Molecular and Computational Biology, Department of Biological Sciences, University of Southern California, Los Angeles, CA, USA.
Bioinformatics. 2014 Oct 15;30(20):2949-55. doi: 10.1093/bioinformatics/btu405. Epub 2014 Jun 27.
Several technical challenges in metagenomic data analysis, including assembling metagenomic sequence data or identifying operational taxonomic units, are both significant and well known. These forms of analysis are increasingly cited as conceptually flawed, given the extreme variation within traditionally defined species and rampant horizontal gene transfer. Furthermore, computational requirements of such analysis have hindered content-based organization of metagenomic data at large scale.
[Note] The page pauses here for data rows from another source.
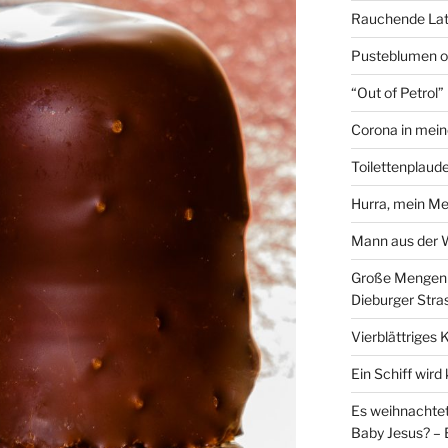
Rauchende Lat
Pusteblumen o
“Out of Petrol
Corona in mein
Toilettenplaude
Hurra, mein Me
Mann aus der
Große Mengen e
Dieburger Stra
Vierblättriges 
Ein Schiff wir
Es weihnachtet
Baby Jesus? – 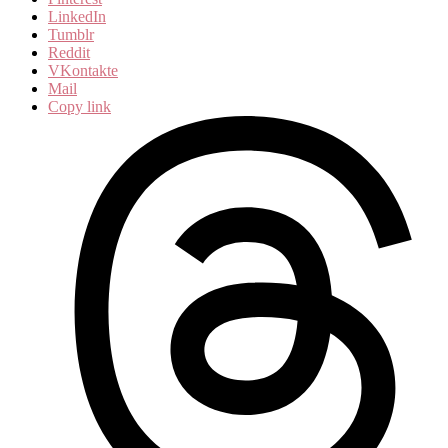
LinkedIn
Tumblr
Reddit
VKontakte
Mail
Copy link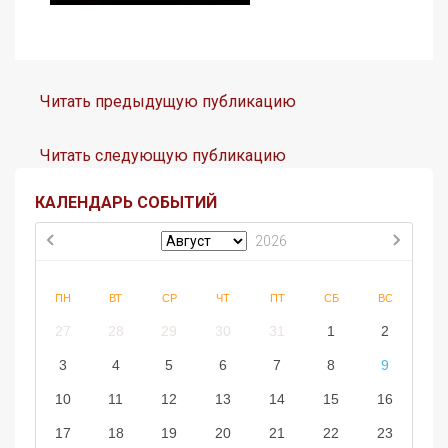
Читать предыдущую публикацию
Читать следующую публикацию
КАЛЕНДАРЬ СОБЫТИЙ
2026
ПН
ВТ
СР
ЧТ
ПТ
СБ
ВС
27
28
29
30
31
1
2
3
4
5
6
7
8
9
10
11
12
13
14
15
16
17
18
19
20
21
22
23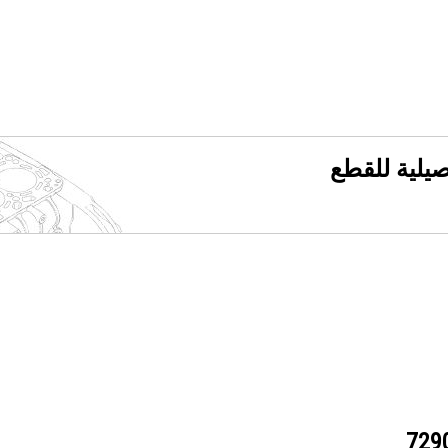
فصيلية للقطع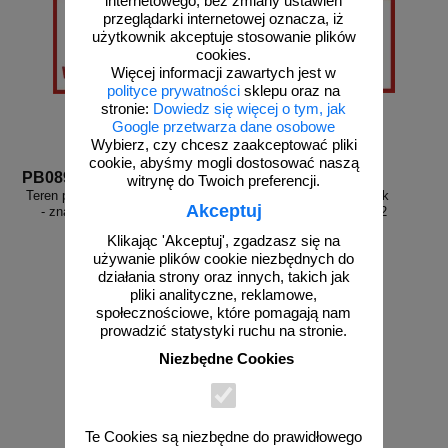
internetowego, bez zmiany ustawień
przeglądarki internetowej oznacza, iż
użytkownik akceptuje stosowanie plików
cookies.
Więcej informacji zawartych jest w
polityce prywatności
sklepu oraz na
stronie:
Dowiedz się więcej o tym, jak
Google przetwarza dane osobowe
Wybierz, czy chcesz zaakceptować pliki
cookie, abyśmy mogli dostosować naszą
PB089
PB092
witrynę do Twoich preferencji.
Teren prywatny wstęp wzbroniony
Teren prywatny - znak
Akceptuj
- znak informacyjny - PB089
informacyjny - PB092
Klikając 'Akceptuj', zgadzasz się na
używanie plików cookie niezbędnych do
działania strony oraz innych, takich jak
pliki analityczne, reklamowe,
społecznościowe, które pomagają nam
od 43,16 zł
od 15,68 zł
prowadzić statystyki ruchu na stronie.
35,09 zł netto
12,75 zł netto
Niezbędne Cookies
do koszyka
do koszyka
Te Cookies są niezbędne do prawidłowego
In this article, we introduce the Amordad database engine for alignment-free, content-based indexing of metagenomic datasets. Amordad places the metagenome comparison problem in a geometric context, and uses an indexing strategy that combines random hashing with a regular nearest neighbor graph. This framework allows refinement of the database over time by continual application of random hash functions, with the effect of each hash function encoded in the nearest neighbor graph. This eliminates the need to explicitly maintain the hash functions in order for query efficiency to benefit from the accumulated randomness. Results on real and simulated data show that Amordad can support logarithmic query time for identifying similar metagenomes even as the database size reaches into the millions.
Source code, licensed under the GNU general public license (version 3) is freely available for download from http://smithlabresearch.org/amordad
Supplementary data are available at Bioinformatics online.
宏基因组数据分析存在一些技术挑战,包括组装宏基因组序列数据或识别操作分类单元,这些挑战都很重要且广为人知。鉴于传统定义的物种内存在极端变异和猖獗的水平基因转移,这些形式的分析被认为在概念上存在缺陷。此外,此类分析的计算要求阻碍了大规模基于内容的宏基因组数据分析。
在本文中,我们介绍了 Amordad 数据库引擎,用于无比对、基于内容的宏基因组数据集索引。Amordad 将宏基因组比较问题置于几何环境中,并使用一种索引策略,该策略将随机哈希与正则最近邻图相结合。该框架允许通过持续应用随机哈希函数来随时细化数据库,每个哈希函数的效果都编码在最近邻图中。这消除了为了从累积的随机性中受益而需要显式维护哈希函数的需求。在真实和模拟数据上的结果表明,即使数据库大小达到数百万,Amordad 也可以支持对数查询时间来识别相似的宏基因组。
根据 GNU 通用公共许可证(版本 3)获得许可的源代码可从 http://smithlabresearch.org/amordad 免费下载。
补充数据可在 Bioinformatics 在线获得。